= What you are asked to do =
Which lines run from the line with "[745,329,810,345] models ->" through the line with "(180, 710) none" in the entries below? Print them exactly, both ends included, and nothing more.

** Opening Provided information block **

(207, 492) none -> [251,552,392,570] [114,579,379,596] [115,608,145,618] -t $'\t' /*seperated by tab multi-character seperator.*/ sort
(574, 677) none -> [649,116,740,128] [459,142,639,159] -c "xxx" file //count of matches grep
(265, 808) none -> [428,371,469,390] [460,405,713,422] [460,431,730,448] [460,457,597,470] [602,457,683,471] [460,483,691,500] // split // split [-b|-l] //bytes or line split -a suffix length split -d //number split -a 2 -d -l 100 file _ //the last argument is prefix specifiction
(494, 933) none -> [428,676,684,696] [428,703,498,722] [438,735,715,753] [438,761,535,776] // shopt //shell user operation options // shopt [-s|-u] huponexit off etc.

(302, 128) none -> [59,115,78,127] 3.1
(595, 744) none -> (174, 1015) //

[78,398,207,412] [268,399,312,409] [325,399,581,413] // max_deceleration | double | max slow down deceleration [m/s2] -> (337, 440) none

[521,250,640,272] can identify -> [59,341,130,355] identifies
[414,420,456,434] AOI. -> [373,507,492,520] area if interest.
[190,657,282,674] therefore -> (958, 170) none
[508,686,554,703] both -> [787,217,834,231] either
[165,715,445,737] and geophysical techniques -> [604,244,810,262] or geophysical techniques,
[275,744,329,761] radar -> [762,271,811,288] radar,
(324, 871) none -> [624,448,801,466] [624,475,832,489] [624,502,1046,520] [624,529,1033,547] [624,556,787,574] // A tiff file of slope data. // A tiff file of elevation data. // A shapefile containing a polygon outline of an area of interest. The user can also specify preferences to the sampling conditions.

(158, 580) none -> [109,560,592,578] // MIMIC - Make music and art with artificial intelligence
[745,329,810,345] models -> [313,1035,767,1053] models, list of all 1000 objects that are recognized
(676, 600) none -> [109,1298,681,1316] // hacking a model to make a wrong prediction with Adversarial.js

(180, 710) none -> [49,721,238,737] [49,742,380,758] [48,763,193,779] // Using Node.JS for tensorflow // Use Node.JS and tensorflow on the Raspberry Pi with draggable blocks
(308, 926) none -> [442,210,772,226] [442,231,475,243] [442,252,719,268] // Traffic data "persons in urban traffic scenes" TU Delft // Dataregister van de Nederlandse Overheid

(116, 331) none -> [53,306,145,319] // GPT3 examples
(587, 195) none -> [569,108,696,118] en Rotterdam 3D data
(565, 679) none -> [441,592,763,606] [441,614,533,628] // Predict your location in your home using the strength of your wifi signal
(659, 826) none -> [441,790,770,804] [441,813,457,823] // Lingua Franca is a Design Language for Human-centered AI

** Closing Provided information block **

= Exercise solution =
[745,329,810,345] models -> [313,1035,767,1053] models, list of all 1000 objects that are recognized
(676, 600) none -> [109,1298,681,1316] // hacking a model to make a wrong prediction with Adversarial.js

(180, 710) none -> [49,721,238,737] [49,742,380,758] [48,763,193,779] // Using Node.JS for tensorflow // Use Node.JS and tensorflow on the Raspberry Pi with draggable blocks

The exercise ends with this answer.